## TASK DIRECTIONS
The answer should contain only the lines running from the line with "22 Kris and Erica Kann" to the end of the material, reproduced verbatim.

## DATA FOR THIS TASK
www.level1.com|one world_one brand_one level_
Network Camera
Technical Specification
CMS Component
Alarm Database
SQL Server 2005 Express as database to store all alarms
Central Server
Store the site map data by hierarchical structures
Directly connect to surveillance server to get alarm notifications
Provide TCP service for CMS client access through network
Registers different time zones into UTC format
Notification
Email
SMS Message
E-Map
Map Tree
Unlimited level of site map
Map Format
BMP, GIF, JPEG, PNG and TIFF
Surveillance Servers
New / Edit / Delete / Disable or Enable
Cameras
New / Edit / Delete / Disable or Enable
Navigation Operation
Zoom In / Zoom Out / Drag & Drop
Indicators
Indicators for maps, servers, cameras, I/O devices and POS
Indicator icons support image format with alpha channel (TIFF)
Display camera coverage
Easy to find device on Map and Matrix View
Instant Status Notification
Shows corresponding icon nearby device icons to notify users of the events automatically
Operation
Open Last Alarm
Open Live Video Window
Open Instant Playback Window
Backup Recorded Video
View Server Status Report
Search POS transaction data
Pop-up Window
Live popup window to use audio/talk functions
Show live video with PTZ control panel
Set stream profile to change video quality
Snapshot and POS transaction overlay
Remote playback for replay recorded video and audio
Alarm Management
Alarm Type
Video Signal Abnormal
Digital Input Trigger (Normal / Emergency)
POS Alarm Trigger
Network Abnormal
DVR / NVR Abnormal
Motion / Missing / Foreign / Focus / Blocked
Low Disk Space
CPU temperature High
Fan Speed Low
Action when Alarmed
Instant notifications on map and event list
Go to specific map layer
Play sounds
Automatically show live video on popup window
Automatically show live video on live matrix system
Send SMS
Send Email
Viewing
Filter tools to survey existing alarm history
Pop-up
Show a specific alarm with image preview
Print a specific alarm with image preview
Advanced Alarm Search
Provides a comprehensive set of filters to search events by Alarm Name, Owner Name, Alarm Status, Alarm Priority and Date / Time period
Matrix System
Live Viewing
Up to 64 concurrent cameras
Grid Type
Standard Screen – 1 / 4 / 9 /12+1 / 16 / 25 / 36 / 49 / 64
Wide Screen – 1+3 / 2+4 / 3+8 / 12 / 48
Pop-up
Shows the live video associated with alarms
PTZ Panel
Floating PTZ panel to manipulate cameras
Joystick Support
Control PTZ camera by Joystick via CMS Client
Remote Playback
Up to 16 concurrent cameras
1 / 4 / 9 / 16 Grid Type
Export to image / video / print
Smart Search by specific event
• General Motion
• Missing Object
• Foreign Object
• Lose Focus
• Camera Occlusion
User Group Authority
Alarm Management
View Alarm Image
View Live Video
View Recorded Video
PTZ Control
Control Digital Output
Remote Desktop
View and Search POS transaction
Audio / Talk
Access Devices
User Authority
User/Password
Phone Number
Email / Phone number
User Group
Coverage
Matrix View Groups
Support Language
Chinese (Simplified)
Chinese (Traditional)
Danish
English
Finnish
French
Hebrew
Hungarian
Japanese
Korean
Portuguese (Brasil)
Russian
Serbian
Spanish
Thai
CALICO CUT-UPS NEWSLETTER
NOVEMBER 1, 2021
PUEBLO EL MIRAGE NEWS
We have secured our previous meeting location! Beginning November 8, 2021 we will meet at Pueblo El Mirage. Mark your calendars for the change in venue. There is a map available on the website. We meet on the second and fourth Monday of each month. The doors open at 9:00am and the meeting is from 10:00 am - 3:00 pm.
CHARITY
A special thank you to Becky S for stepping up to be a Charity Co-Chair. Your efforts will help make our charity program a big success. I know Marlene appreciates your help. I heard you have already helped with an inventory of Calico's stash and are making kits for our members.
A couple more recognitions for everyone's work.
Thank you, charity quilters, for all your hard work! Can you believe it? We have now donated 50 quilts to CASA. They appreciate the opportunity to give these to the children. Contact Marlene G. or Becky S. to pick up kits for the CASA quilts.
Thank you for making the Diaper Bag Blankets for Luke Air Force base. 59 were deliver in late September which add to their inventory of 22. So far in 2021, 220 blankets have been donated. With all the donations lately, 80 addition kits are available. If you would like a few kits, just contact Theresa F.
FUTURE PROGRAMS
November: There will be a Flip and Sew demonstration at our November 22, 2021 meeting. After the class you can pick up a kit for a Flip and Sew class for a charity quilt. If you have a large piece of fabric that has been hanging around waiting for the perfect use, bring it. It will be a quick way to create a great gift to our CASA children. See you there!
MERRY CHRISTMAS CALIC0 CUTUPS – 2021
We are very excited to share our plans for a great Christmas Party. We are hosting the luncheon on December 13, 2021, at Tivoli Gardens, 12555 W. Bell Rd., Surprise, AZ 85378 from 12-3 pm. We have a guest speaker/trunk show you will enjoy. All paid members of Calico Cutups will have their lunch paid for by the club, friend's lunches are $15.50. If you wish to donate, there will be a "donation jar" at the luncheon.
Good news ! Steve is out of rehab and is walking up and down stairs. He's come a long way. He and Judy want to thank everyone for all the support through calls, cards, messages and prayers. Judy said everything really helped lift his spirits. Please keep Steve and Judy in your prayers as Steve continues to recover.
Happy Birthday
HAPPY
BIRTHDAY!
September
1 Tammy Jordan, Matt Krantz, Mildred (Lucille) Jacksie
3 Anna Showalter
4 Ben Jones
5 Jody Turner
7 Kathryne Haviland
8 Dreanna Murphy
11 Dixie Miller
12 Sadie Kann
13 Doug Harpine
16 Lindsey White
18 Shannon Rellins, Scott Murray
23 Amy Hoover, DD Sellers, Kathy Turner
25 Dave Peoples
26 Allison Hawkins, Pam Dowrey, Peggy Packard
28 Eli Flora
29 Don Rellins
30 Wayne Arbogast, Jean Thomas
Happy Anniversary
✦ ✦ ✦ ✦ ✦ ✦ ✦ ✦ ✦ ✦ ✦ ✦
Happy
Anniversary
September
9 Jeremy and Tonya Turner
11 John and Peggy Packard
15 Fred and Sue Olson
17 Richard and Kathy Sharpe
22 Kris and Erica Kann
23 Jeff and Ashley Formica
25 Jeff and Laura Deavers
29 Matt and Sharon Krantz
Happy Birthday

## RESULT OF THIS TASK
22 Kris and Erica Kann
23 Jeff and Ashley Formica
25 Jeff and Laura Deavers
29 Matt and Sharon Krantz
Happy Birthday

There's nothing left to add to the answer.